Não há como negar a ironia de ver uma ainda
jovem (e linda!) Nastassja Kinski no papel de uma mocinha envolvida num romance
com grandes chances de ser uma relação incestuosa –sendo que o homem mais velho
por quem está atraída pode ser seu pai. A ironia vem do fato de que muito se
falou, durante algum tempo, de que ela poderia ter um caso com seu próprio pai,
o também ator Klaus Kisnki –e o próprio Klaus chegou a incitar tais rumores!
Há também certa relevância neste trabalho do
diretor Alberto Lattuada, no fato de que, ao assumir um tema tão tabu e
transgressivo, ele também incorpora uma insuspeita serenidade ao trabalhar tudo
isso com delicadeza e graça.
Marcello Mastroianni é Giulio, um arquiteto de
meia-idade que vive em Roma, onde tem de aturar os humores da esposa e da
filha. Por obrigação de um trabalho, ele vai para Florença onde viveu boa parte
da sua juventude antes de partir e, de imediato, cruza-se com uma aparição:
Francesca, a personagem inebriante e irresistível de Nastassja!
Nitidamente atraído por ela, ele descobre através
de um amigo que Francesca é a filha de Fosca, uma grande paixão que Giulio
deixou a exatos vinte anos atrás: A idade da moça, portanto, bate, deixando a forte possibilidade de que ela seja sua filha!

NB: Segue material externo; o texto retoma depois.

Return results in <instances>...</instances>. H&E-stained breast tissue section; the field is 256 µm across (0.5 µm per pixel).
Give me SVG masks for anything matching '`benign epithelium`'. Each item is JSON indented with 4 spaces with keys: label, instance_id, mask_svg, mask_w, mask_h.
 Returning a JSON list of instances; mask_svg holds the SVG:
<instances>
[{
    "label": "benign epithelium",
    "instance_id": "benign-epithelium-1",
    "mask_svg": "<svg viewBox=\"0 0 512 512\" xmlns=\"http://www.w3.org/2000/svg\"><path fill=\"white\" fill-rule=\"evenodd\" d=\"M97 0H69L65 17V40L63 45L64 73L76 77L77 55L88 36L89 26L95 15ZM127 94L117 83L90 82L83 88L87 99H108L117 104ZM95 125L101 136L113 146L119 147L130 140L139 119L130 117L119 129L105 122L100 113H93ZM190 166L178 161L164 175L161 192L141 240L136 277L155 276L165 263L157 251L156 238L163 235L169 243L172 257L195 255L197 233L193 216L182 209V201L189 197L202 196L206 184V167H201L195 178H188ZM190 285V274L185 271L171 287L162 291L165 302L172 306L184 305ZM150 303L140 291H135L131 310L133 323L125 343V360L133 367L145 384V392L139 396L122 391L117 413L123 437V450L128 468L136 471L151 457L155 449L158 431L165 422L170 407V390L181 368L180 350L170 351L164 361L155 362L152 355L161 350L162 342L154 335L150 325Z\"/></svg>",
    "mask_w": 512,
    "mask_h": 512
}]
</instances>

O arquiteto se vê, então, num impasse:
Corresponder a atração cada vez maior que sente por ela e perpetrar um possível
ato de incesto, ou deixá-la de lado permitindo que a dúvida determine suas
escolhas.
A direção de Lattuada, sem rompantes mais
autorais, equilibra com sensibilidade as situações que se constroem a partir
dessa premissa, num clima disfuncional e inusitado de romance, muito se valendo
da presença acachapante de Nastassja Kinski para potencializar a concepção de
um desejo que, por vezes, soterra a razão (ela estava, aqui, em seu primeiro
grande filme, e só faria “Tess”, com Roman Polanski, um ano depois), e também
da excelente desenvoltura de Mastroianni que acha o tom certo de perplexidade,
galhofa e angústia para registrar de maneira envolvente os apuros íntimos
vividos por seu personagem. Essas inúmeras sutilezas dramáticas são a grande
contribuição de Lattuada para com a narrativa, que depende imensamente dessa
perspicácia para funcionar.
Ao fim, como o notável trabalho que é –e fruto,
de certa maneira do tempo a que pertence –o filme leva até o fim suas provocações:
Incapazes de desfazer a névoa de permanente mistério acerca da possível
paternidade de Giulio, Francesca toma uma decisão; ele não é pai dela, e sim o
homem por quem se apaixonou. E o filme não se isenta, nos vinte minutos finais,
em flagrá-los, em audazes cenas de amor. Parece, portanto, bastante inerente o
fato de que “Cosi Come Sei” –o título original –reflete uma mentalidade em voga
na época, sobretudo, em meio aos jovens: A do amor livre e pleno, difundido
pelos adeptos da contracultura.
O diretor Alberto Lattuada aproveitou esse mote
para rir de alguns questionamentos de ordem até clerical que convergem no tabu
que ele trabalha em seu filme, embevecendo-o com uma saudável dose de
libertinagem européia.
Bem administrados, esses
ousados elementos rendem um filme delicioso.